Older age at initiation of combination antiretroviral therapy (cART) has been associated with poorer clinical outcomes. Our objectives were to compare outcomes between older and younger patients in our clinical cohort in Jos, Nigeria.
This retrospective cohort study evaluated patients enrolled on cART at the Jos University Teaching Hospital, Nigeria between 2004–2012. We compared baseline and treatment differences between older (≥50 years) and younger (15–49 years) patients. Kaplan-Meier analysis and Cox proportional hazard models estimated survival and loss to follow-up (LTFU), and determined factors associated with these outcomes at 24 months.

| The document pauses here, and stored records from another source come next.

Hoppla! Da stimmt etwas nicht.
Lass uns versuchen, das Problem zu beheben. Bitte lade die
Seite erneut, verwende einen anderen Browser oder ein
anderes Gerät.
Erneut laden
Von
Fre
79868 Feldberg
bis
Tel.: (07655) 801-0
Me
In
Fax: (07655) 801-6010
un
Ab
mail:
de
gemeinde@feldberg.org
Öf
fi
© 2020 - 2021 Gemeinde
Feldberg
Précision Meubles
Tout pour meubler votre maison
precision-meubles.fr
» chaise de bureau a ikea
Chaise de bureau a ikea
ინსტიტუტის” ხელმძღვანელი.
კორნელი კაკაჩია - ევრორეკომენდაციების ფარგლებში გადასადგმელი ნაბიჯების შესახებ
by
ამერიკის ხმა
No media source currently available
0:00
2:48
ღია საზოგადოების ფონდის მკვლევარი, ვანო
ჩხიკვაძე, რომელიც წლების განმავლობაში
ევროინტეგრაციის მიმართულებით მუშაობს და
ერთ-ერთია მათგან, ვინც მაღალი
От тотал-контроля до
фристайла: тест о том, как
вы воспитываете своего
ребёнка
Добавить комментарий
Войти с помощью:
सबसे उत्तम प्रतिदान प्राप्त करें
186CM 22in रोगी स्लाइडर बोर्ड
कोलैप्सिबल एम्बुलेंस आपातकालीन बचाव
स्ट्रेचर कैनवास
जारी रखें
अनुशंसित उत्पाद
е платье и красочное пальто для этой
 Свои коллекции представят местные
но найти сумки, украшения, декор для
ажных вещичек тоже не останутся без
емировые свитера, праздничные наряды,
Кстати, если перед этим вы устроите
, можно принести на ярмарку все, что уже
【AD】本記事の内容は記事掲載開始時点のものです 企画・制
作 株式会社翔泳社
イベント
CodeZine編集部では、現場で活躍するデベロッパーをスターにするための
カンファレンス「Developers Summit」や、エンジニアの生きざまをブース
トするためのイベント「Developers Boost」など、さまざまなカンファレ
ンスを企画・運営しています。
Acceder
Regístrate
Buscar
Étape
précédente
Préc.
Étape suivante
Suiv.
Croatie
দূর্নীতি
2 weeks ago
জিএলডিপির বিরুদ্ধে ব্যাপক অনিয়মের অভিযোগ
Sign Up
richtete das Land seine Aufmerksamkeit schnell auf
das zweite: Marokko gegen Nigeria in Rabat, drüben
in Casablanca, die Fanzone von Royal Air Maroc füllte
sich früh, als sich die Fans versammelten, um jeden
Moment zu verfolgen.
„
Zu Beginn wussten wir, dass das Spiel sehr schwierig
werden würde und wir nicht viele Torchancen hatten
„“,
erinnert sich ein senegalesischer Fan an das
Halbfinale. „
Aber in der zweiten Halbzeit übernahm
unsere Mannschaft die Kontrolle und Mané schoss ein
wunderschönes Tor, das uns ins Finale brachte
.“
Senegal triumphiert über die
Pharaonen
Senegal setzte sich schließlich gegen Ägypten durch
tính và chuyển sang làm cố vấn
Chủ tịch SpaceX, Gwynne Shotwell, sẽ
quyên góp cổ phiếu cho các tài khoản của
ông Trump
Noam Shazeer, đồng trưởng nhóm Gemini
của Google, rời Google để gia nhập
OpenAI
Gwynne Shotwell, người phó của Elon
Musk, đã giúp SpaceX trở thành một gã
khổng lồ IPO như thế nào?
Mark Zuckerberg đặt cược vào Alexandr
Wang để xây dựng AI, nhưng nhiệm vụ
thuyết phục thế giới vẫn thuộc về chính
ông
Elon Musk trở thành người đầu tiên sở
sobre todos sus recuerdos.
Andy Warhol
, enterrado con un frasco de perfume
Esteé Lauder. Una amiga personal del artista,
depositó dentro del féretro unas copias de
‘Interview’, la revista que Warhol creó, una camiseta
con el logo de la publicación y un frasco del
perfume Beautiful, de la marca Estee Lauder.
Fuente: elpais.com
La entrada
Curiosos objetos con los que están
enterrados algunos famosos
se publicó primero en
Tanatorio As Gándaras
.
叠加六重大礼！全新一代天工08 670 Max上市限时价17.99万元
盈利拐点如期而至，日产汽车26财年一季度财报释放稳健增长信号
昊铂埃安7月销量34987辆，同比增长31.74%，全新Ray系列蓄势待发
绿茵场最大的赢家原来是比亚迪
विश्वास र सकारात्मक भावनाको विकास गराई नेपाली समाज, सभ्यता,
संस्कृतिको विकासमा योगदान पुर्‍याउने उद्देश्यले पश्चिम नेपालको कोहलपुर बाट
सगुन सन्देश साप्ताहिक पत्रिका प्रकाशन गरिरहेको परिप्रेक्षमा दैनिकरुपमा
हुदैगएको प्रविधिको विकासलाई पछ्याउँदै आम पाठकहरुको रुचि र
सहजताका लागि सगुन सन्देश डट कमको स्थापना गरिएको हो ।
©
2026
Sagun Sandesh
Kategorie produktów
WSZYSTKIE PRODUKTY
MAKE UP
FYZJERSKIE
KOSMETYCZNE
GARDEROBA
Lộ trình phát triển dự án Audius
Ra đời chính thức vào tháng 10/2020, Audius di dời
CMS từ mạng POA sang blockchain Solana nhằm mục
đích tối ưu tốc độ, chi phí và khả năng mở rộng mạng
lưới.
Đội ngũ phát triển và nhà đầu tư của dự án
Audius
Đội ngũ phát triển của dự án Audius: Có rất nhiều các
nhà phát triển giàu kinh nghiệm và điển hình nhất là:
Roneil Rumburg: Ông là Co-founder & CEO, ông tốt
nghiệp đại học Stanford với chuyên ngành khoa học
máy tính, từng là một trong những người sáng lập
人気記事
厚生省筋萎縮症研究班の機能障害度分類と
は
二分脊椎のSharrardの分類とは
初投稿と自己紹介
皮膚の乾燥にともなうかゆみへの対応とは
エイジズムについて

Out of 8,352 patients, 643 (7.7%) were aged ≥50 years. The median change in CD4 count from baseline was 151 versus 132 (p=0.0005) at 12 months and 185 versus 151cells/mm3 (p=0.03) at 24 months for younger and older patients respectively. 68.9% versus 71.6% (p=0.13) and 69.6% versus 74.8% (p=0.005) of younger and older patients achieved viral suppression at 12 and 24 months, with similar incidence of mortality and LTFU. In adjusted hazard models, factors associated with increased risk of mortality were male sex, WHO stage III/IV and having a gap in care, while being fully suppressed was protective. The risk of being LTFU was lower for older patients, those fully suppressed virologically and with adherence rates >95%. Male sex, lack of education, WHO stage III/IV, BMI<18.5kg/m2, and having a gap in care independently predicted LTFU.
Older patients achieved better viral suppression, and older age was not associated with increased mortality or LTFU in this study.